Sponsored By:

   The Nation  |  Business  |  Equipment  |  Features

View the latest edition of The Trucker

J.B. Hunt, Norfolk Southern agree to intermodal deal

The multi-year agreement is designed to further establish the parties as the leading providers of transcontinental and local intermodal service in the eastern half of the United States, according to a JBHT statement.

The Trucker Staff

11/6/2009

LOWELL, Ark. — J.B. Hunt Transport Services Inc. has reached an agreement with Norfolk Southern Corp. to develop a new intermodal transportation contract to provide both parties a platform to accelerate the conversion of traditional truck traffic to “cost effective, environmentally friendly” intermodal transportation, the company said Thursday.

The multi-year agreement is designed to further establish the parties as the leading providers of transcontinental and local intermodal service in the eastern half of the United States, according to a JBHT statement.

“Given the enormous confidence we have in the Norfolk Southern’s ability to provide the best intermodal service in the Eastern half of the U.S. and the obvious commitment NSC has made by the significant investments in their corridor development, we are delighted to have the opportunity to elevate our joint services into the future,” said Kirk Thompson, CEO of JBHT. “This new agreement will provide unparalleled intermodal service and value for U.S. shippers.
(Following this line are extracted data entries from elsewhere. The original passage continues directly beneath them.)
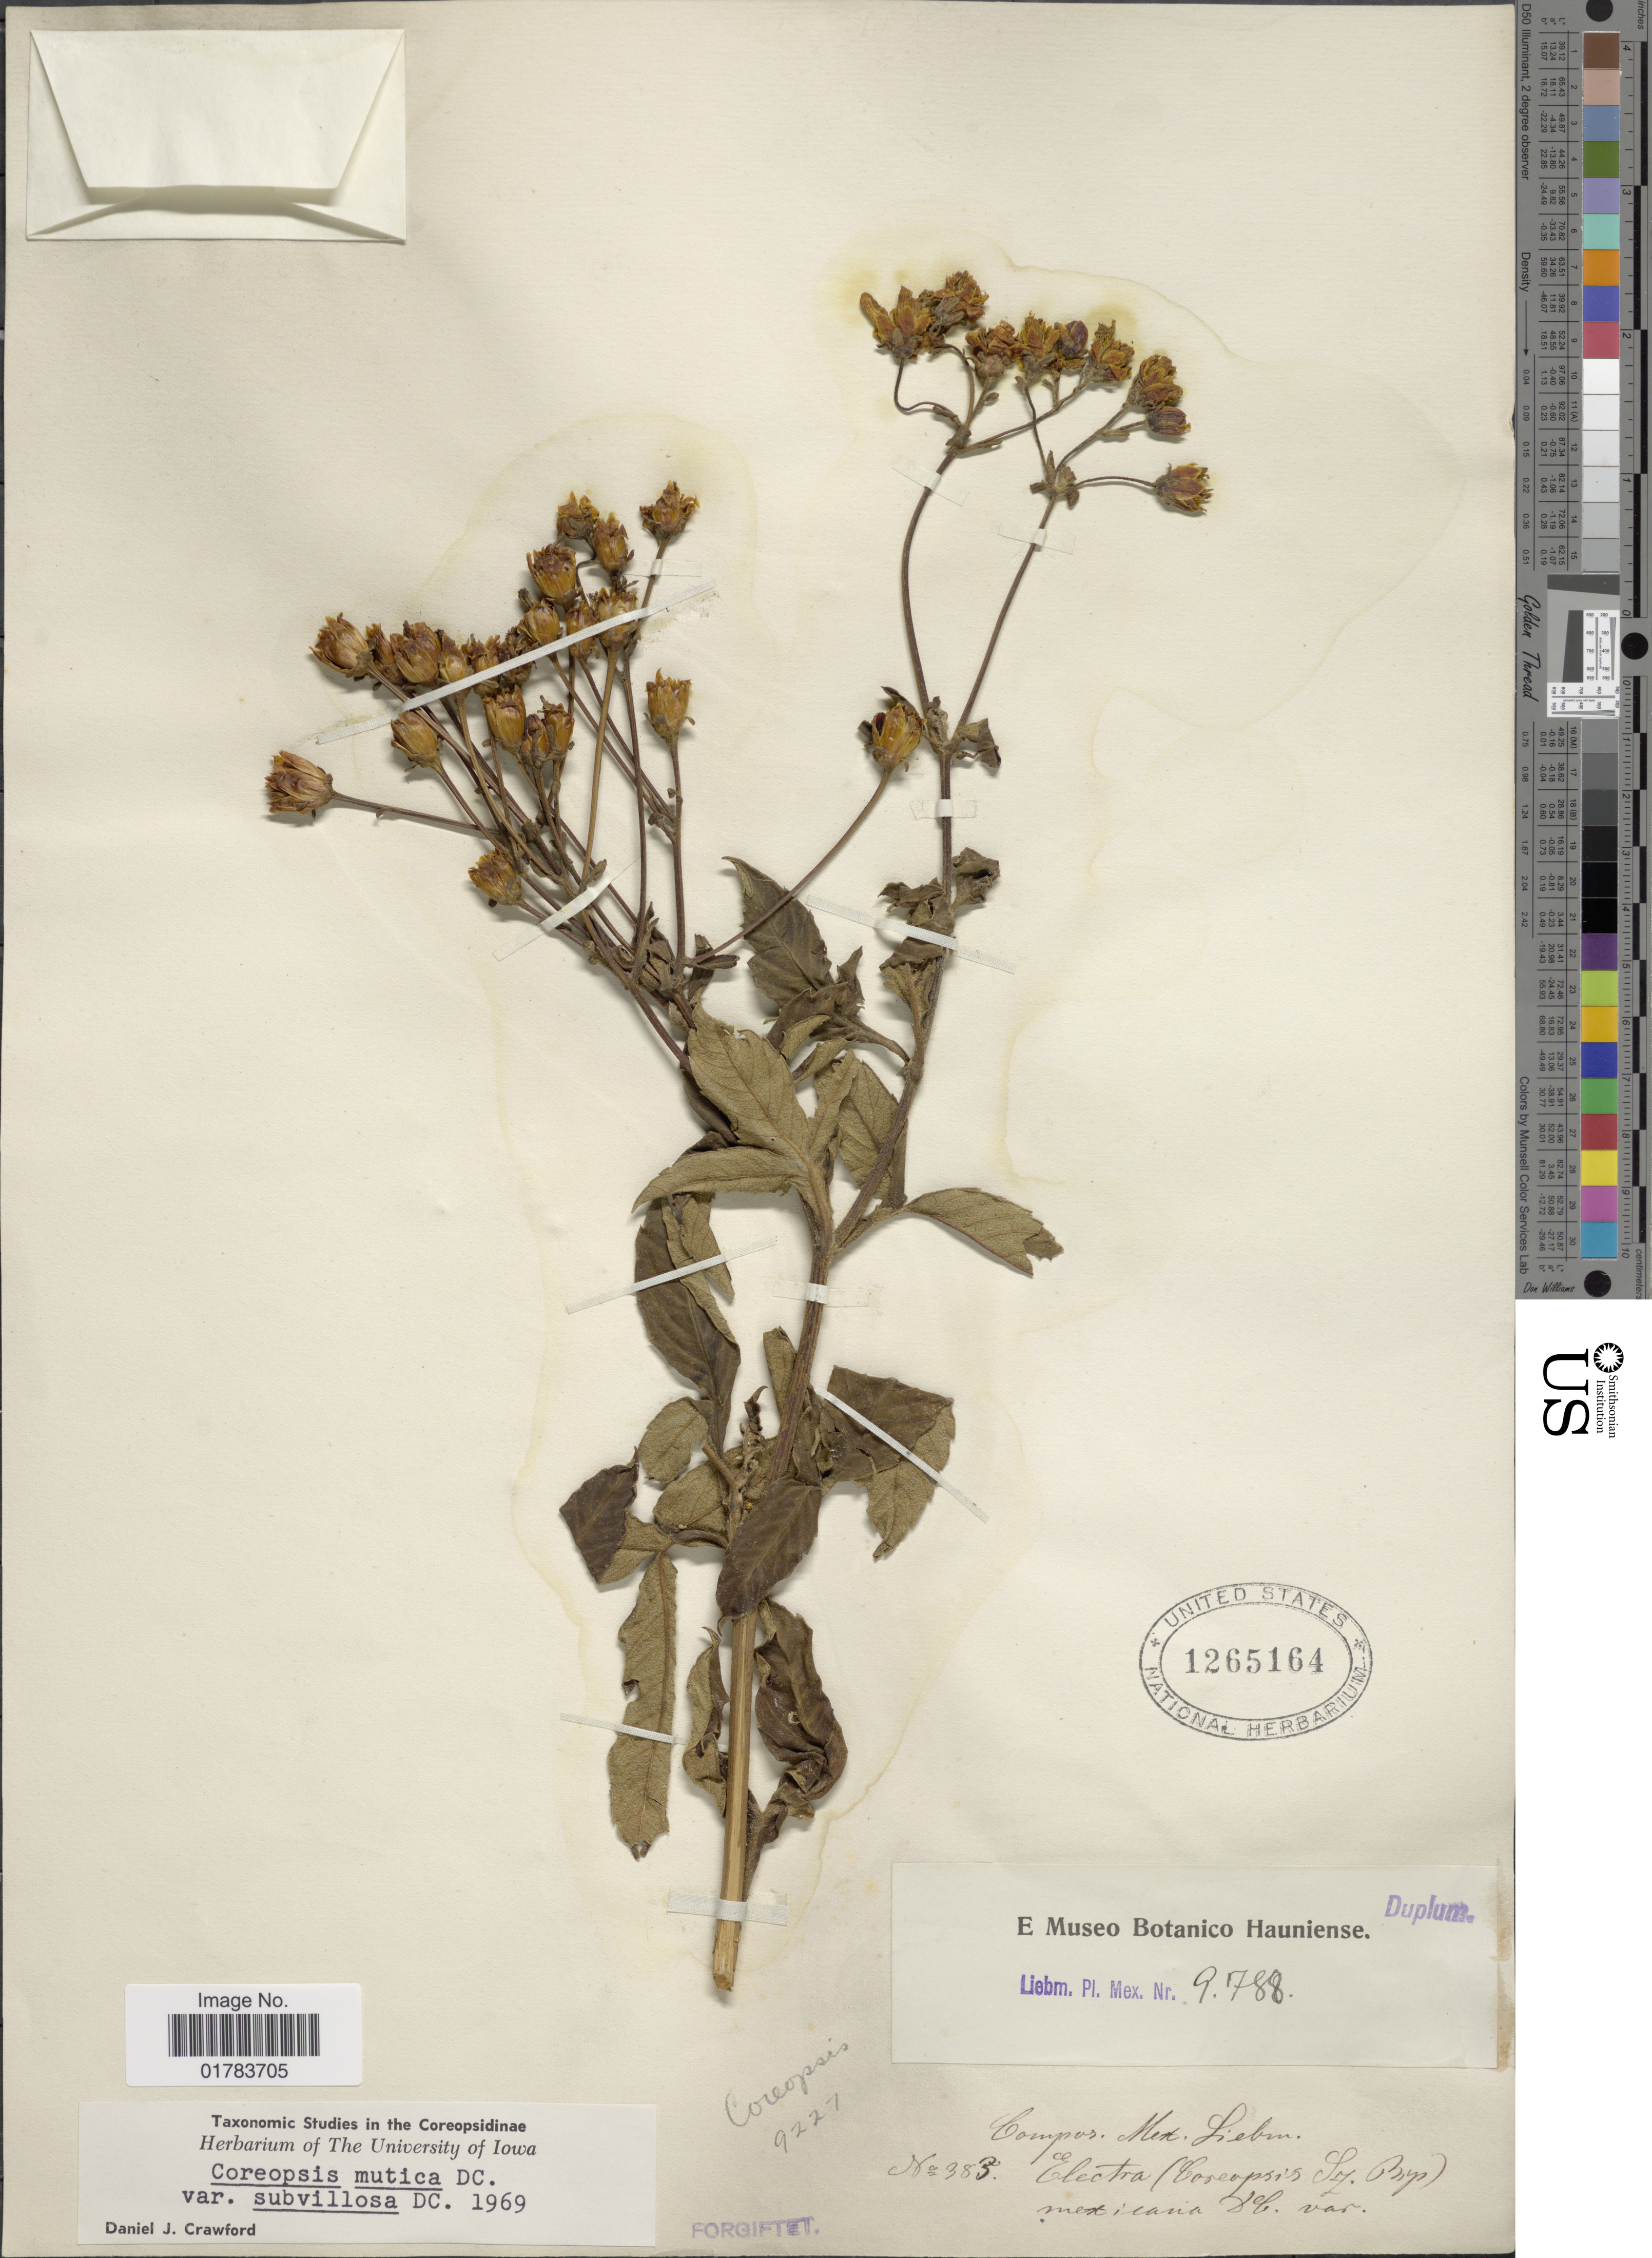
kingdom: Plantae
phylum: Tracheophyta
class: Magnoliopsida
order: Asterales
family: Asteraceae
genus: Coreopsis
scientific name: Coreopsis mutica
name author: DC.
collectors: Liebmann, --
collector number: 383?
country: Mexico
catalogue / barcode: US 1265164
The conversion of highway freight to the more efficient, cost effective, safer and more environmentally friendly services that we jointly provide, will not only benefit shippers and the general public, but JBHT and NSC shareholders alike.”

The railroad offered a similar assessment.

“Our new services with J.B. Hunt will provide shared incentives to grow volume and revenues by converting substantial volumes of freight from highway to rail,” said Norfolk Southern CEO Wick Moorman in a statement. “This strengthened relationship between NSC and JBHT will offer significant benefits to shippers, communities, states and the country by reducing highway congestion, fuel consumption and emissions.”

Stephen’s Inc. analyst Jack Waldo said in a note to investors that the company was “fairly cryptic” on specifics in announcing the agreement.

“We expect the agreement has many similarities to the BNSF contract in terms of service and financial returns,’ Waldo said. “With this agreement in place, we expect accelerating intermodal volume growth, particularly in the East, setting the stage for substantial earnings growth (and improving capital returns) when the pricing pendulum finally swings back to JBHT’s favor.”